General Girão, Josué Moreira, Jair Bolsonaro, Ludmilla Serafim e Beto Rosado (Foto:Divulgação)
Apoio ao DCE
Para a deputada Natália Bonavides, as instituições de educação pública estão vivendo um momento de imensos ataques por parte do governo Bolsonaro. Conforme a parlamentar, no Rio Grande do Norte já houve intervenção no IFRN e, agora, a nomeação de uma candidata na Ufersa que ficou em terceiro lugar na consulta realizada. Segundo Natália, “foi justamente essa candidata, que é uma interventora escolhida por Bolsonaro, que está tentando criminalizar as entidades e perseguir os representantes estudantis. Essa é uma prática nefasta e autoritária, típica de quem é incapaz de conviver com a democracia.” A parlamentar destaca que “a luta pela nomeação do reitor eleito é a luta para que a democracia seja restabelecida na UFERSA e, portanto, uma luta que conta com todo o nosso apoio”, afirmou.
A deputada Margarida Salomão critica o MEC por nomear – mais uma vez – uma pessoa que não é a primeira colocada na lista, a eleita pela comunidade acadêmica. O MEC desconsidera o desejo expresso da comunidade, que compromete a governabilidade da instituição, como também descumpre uma tradição estabelecida especialmente nos governos do PT de sempre fazer a nomeação de quem figurasse em primeiro lugar da lista.
Outro aspecto destacado pela deputada é a criminalização da crítica, a interdição do debate dentro de uma instituição universitária. “Isso é absolutamente lamentável, que uma liderança estudantil tendo manifestado o que certamente é a compreensão majoritária dentro da universidade, venha ser responsabilizada judicialmente pela expressão de uma opinião.
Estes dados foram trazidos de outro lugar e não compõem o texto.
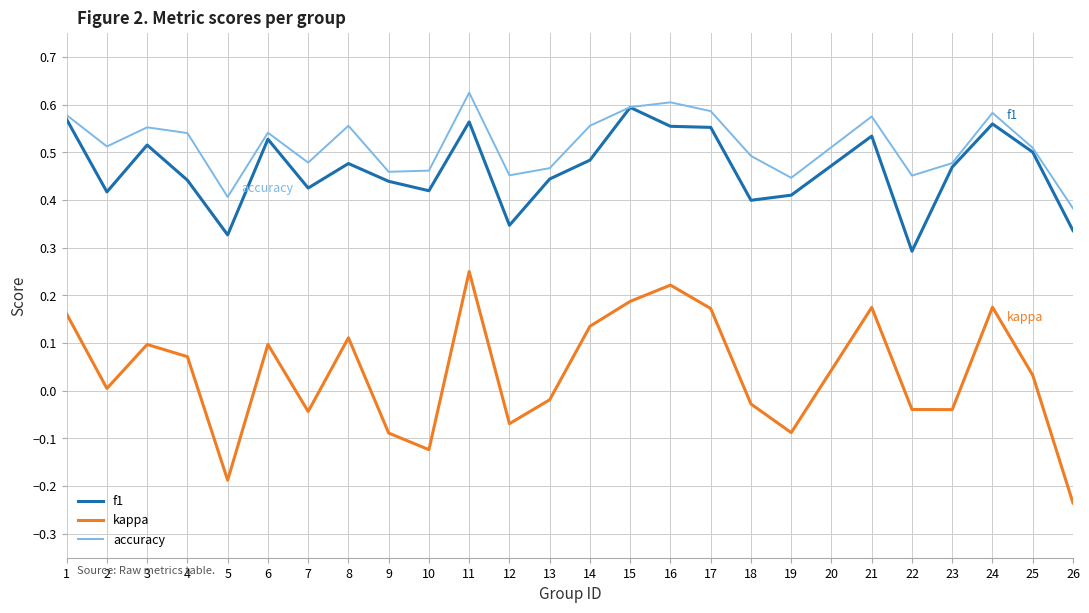

Is the value of accuracy at 10 greater than the value of f1 at 25?

No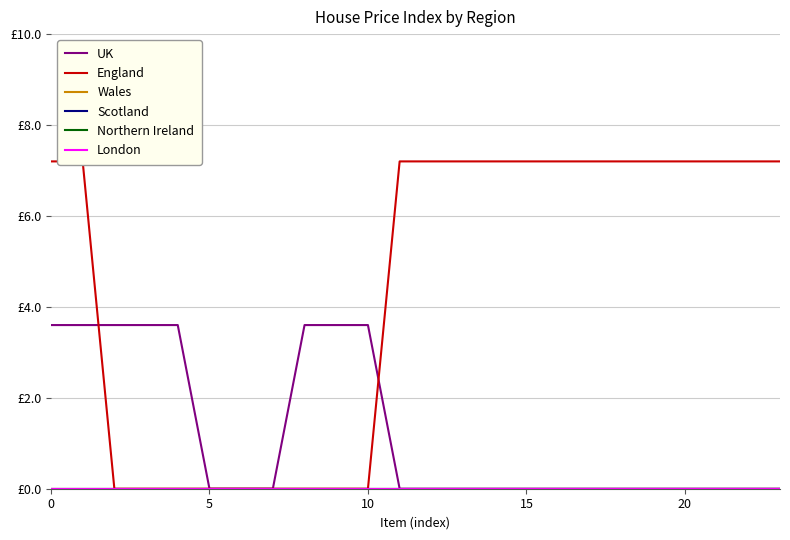

Rank the series at 13 from highest to lowest value.

England, UK, Wales, Scotland, Northern Ireland, London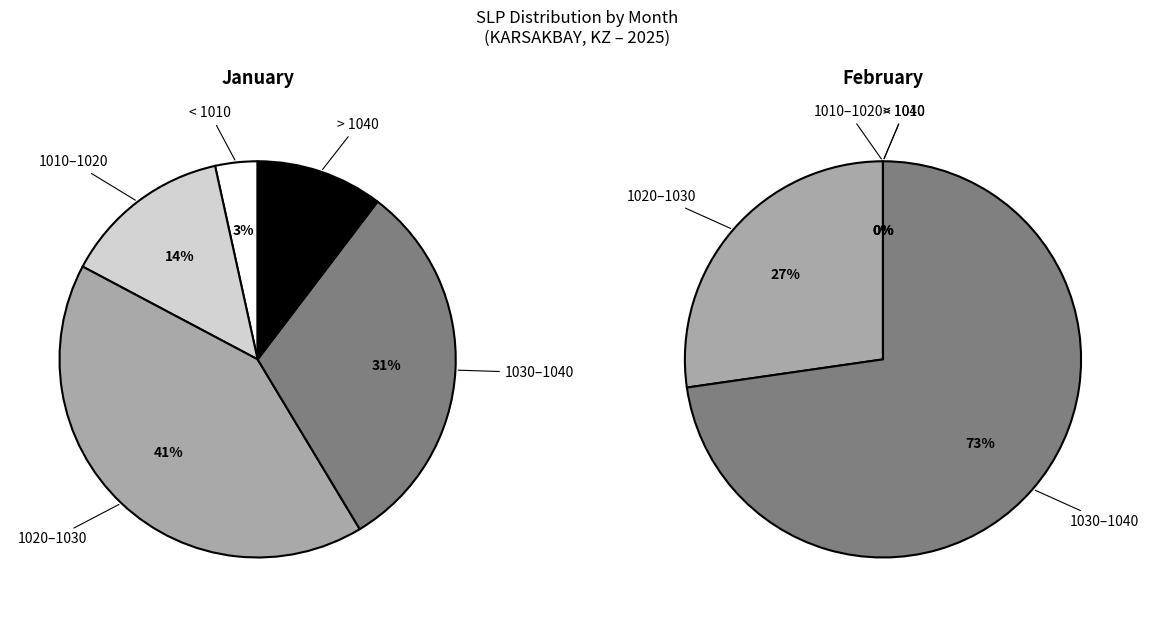

Is there any slice that represents more than half of the pie?

No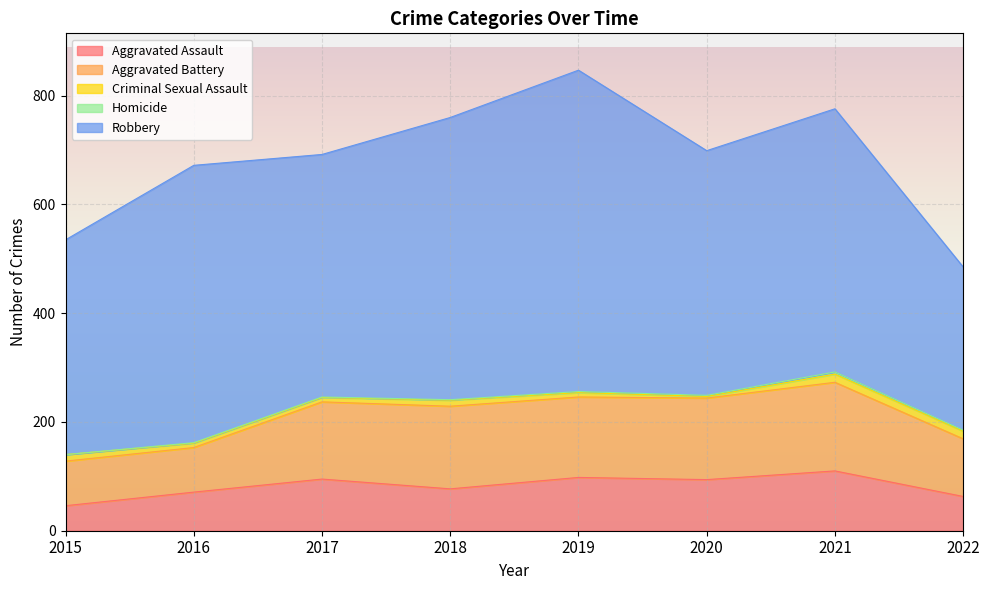

Reading left to right, list all the values displayed in this chart.

Aggravated Assault: 46	71	95	77	98	94	110	63
Aggravated Battery: 82	82	142	152	148	150	163	106
Criminal Sexual Assault: 12	8	8	11	8	3	15	14
Homicide: 0	1	1	1	2	2	4	2
Robbery: 395	510	446	519	591	450	484	300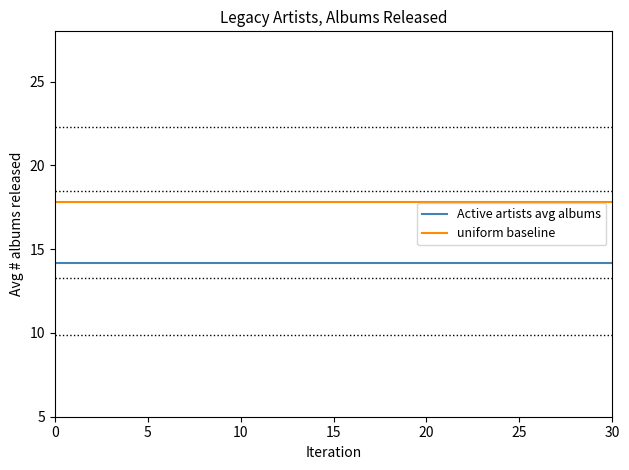

Reading left to right, extract all data points from this chart.

Active artists avg albums: 14.2	14.2	14.2	14.2	14.2	14.2	14.2	14.2	14.2	14.2	14.2	14.2	14.2	14.2	14.2	14.2	14.2	14.2	14.2	14.2	14.2	14.2	14.2	14.2	14.2	14.2	14.2	14.2	14.2	14.2	14.2
uniform baseline: 17.8	17.8	17.8	17.8	17.8	17.8	17.8	17.8	17.8	17.8	17.8	17.8	17.8	17.8	17.8	17.8	17.8	17.8	17.8	17.8	17.8	17.8	17.8	17.8	17.8	17.8	17.8	17.8	17.8	17.8	17.8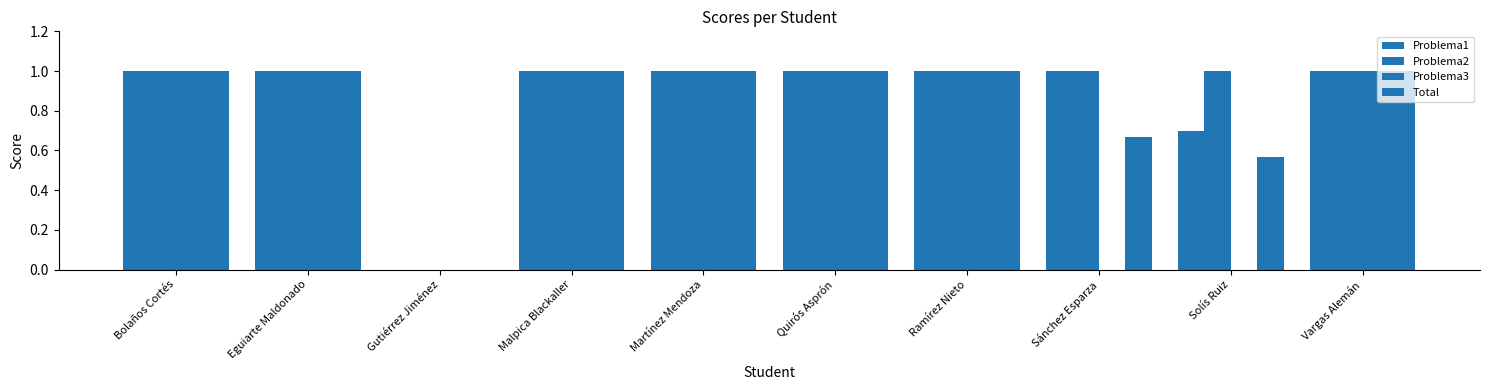

How many data points does each series have?

10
Isso eu acho que é morte da liberdade acadêmica. De fato é um comprometimento gravíssimo da autonomia universitária e uma ofensa à democracia no Brasil”, finalizou a ex-reitora da Universidade Federal de Juiz de Fora (MG).
Lista tríplice
A legislação prevê que nas eleições para as universidades federais seja encaminhada uma lista tríplice com os nomes dos três candidatos mais votados para a escolha do presidente da República. No entanto, historicamente, o chefe do Executivo sempre respeitava a escolha soberana da comunidade acadêmica. À exceção na Ufersa foi em 1991, quando o professor José Torres venceu a eleição, mas Fernando Collor de Melo interveio, nomeando Joaquim Amaro. O golpe é tratado ainda hoje como “O Dia da Infâmia”
Das três instituições federais do Rio Grande do Norte, duas estão sob intervenção do governo federal. Além da Ufersa, que teve o processo eleitoral atropelado, o Instituto Federal é dirigido pelo professor Josué Moreira que sequer participou do processo eleitoral realizado em dezembro de 2019. Ele foi nomeado pelo ex-ministro da Educação Abraham Weintraub, ignorando a decisão da comunidade que escolheu José Arnóbio de Araújo.